Unfortunately there's not much documentation available, yet R&D and analysis of source code for dynamicframe suggests the following:

  • options available in toDF have more to do with ResolveOption class then toDF itself, as ResolveOption class adds meaning to the parameters (please read the code).
  • ResolveOption class takes in ChoiceType as a parameter.
  • The options examples available in documentation are similar to the specs available in ResolveChoice that also mention ChoiceType.
  • Options are further converted to sequence and referenced to toDF function from _jdf here.

My understanding after seeing the specs, toDF implementation of dynamicFrame and toDF from spark is that we can't pass schema when creating a DataFrame from DynamicFrame, but only minor column manipulations are possible.

Saying this, a possible approach is to obtain a dataframe from dynamic frame and then manipulate it to change its schema.

0
Zigglzworth On

The documentation is very unclear. It states:

options – A list of options. Specify the target type if you choose the Project and Cast action type.
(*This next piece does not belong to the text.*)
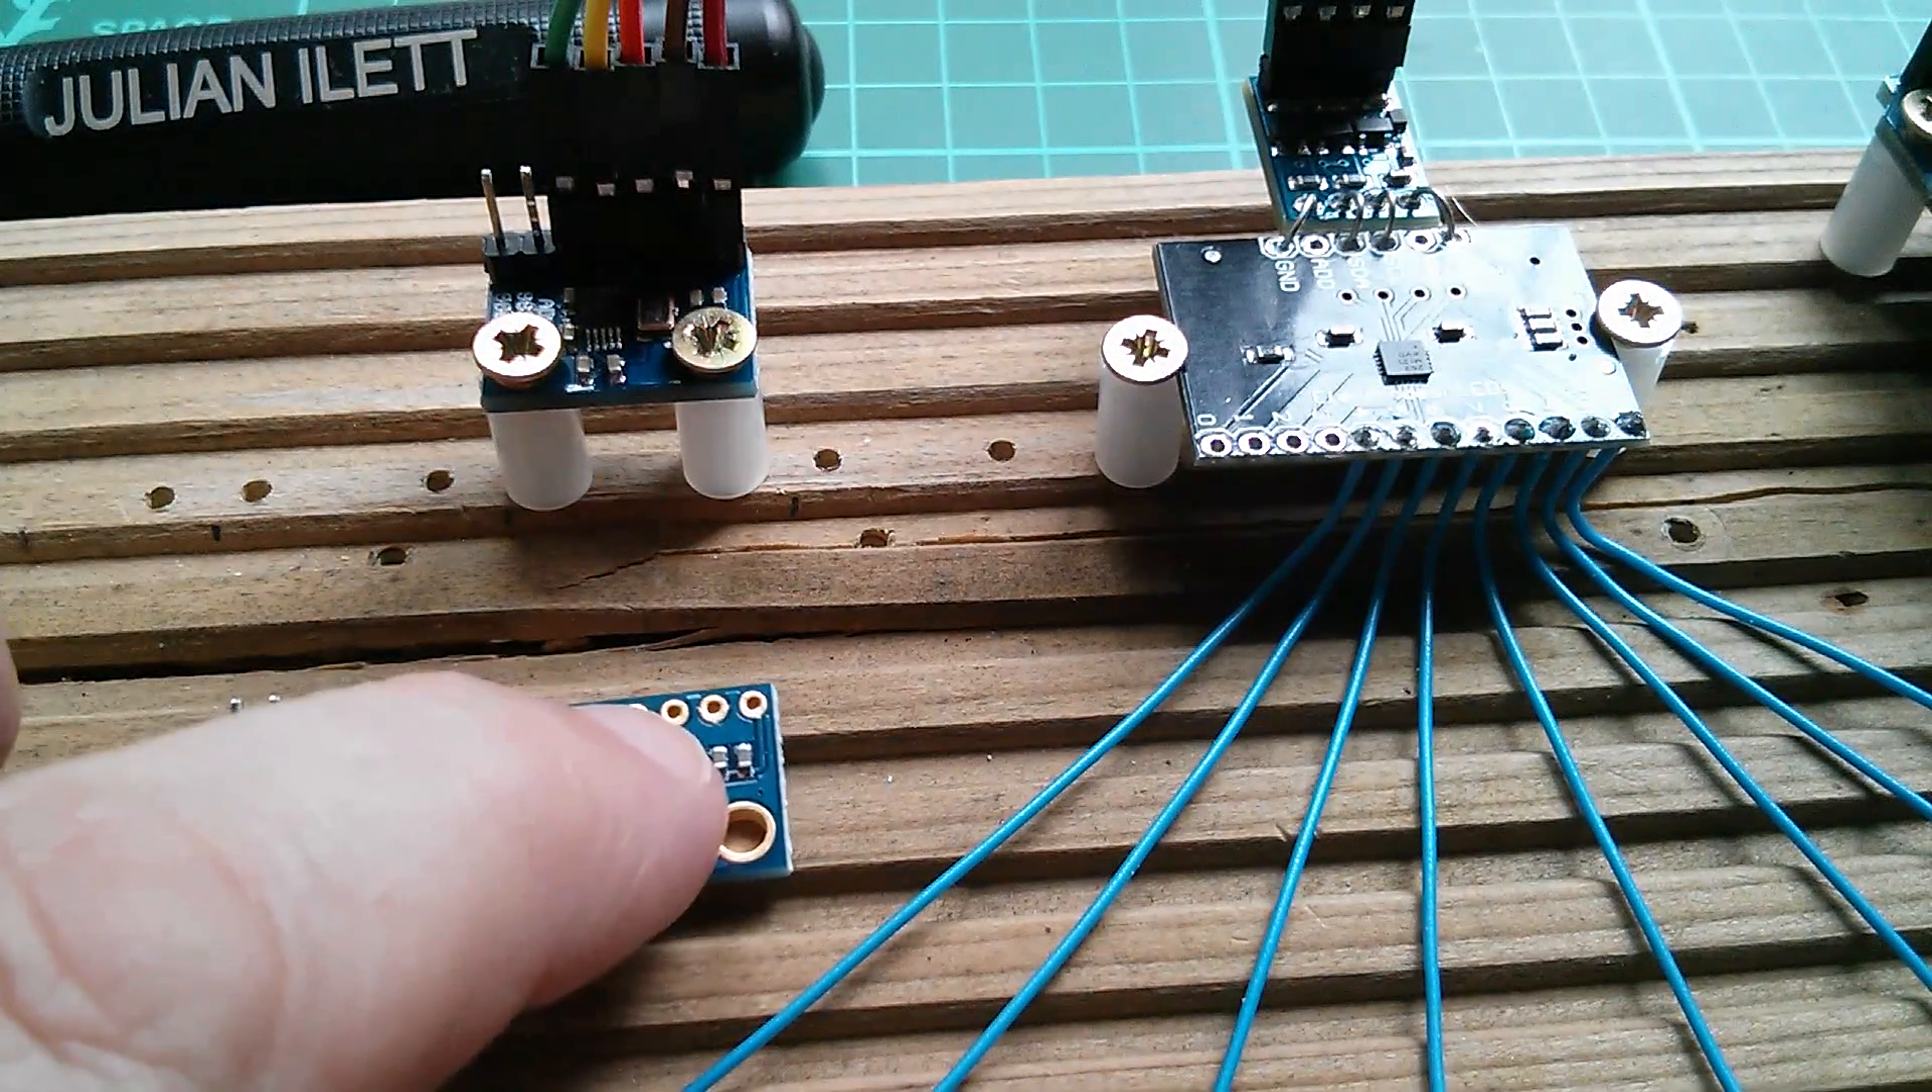The header pins are supplied but they're not soldered.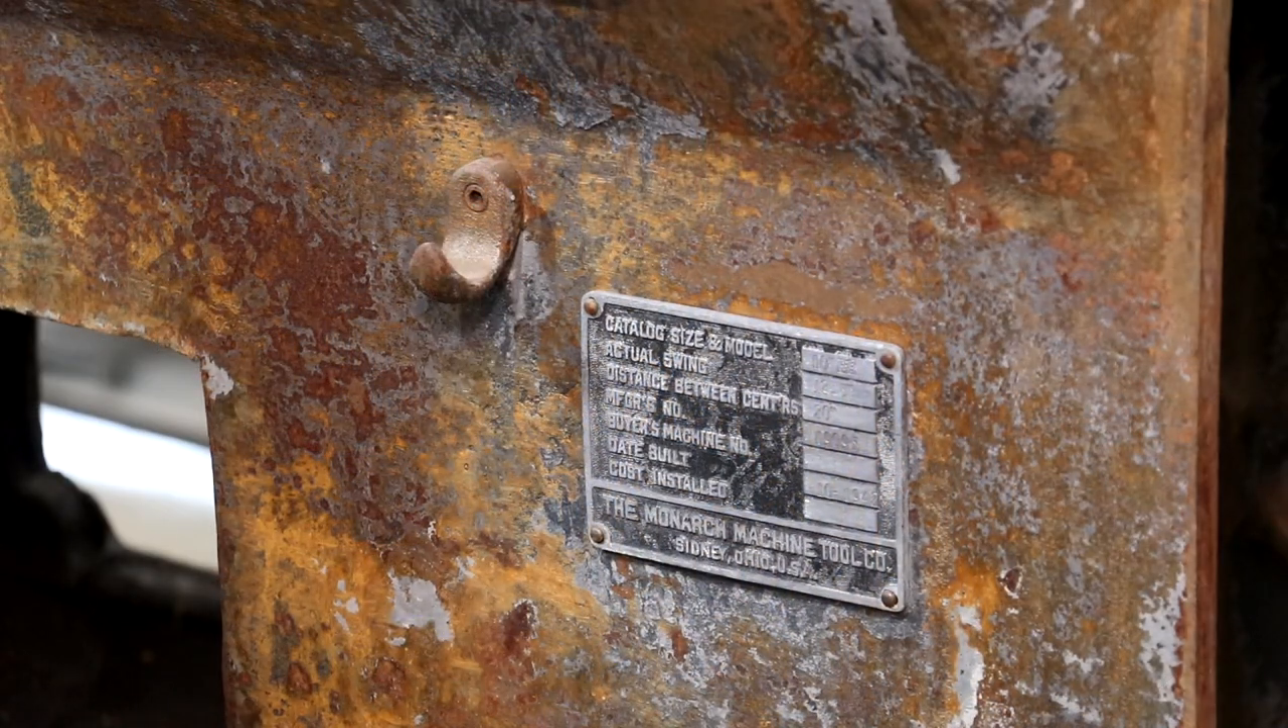But we've got one more badge over here we need to get taken off.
Examples include the following.

toDF([ResolveOption("a.b.c", "KeepAsStruct")]) toDF([ResolveOption("a.b.c", "Project", DoubleType())])

However 'Cast' is not an allowed action from what I can tell, and ResolveOption is just the name of a tuple that they expect you to define which adheres to their attribute structure.

So here is an example of what to pass to dynamicframe toDF() in python:

from awsglue.dynamicframe import DynamicFrame
from awsglue.gluetypes import *
from collections import namedtuple
#any other imports you need..



# Define a named tuple called ResolveOption with attributes 'path', 'action', and 'target'

ResolveOption = namedtuple('ResolveOption', ['path', 'action', 'target'])

#Create an array of ResolveOption tuples 
#(Good for when converting to a DataFrame and you need to project the data types for your schema so you don't end up with unresolved JSON values like {int:111, double:null} etc)
#action must be one of KeepAsStruct and Project
#target should be types such as (for example) StringType(), DoubleType(), etc..

ResolveOptions = [
    ResolveOption(path="columnname", action="Project", target=StringType()),
    ....
]

#Assuming you created a dynamic frame named YourDynamicFrame earlier

YourDataFrame = YourDynamicFrame.toDF(ResolveOptions)

Tested and works. Hope this helps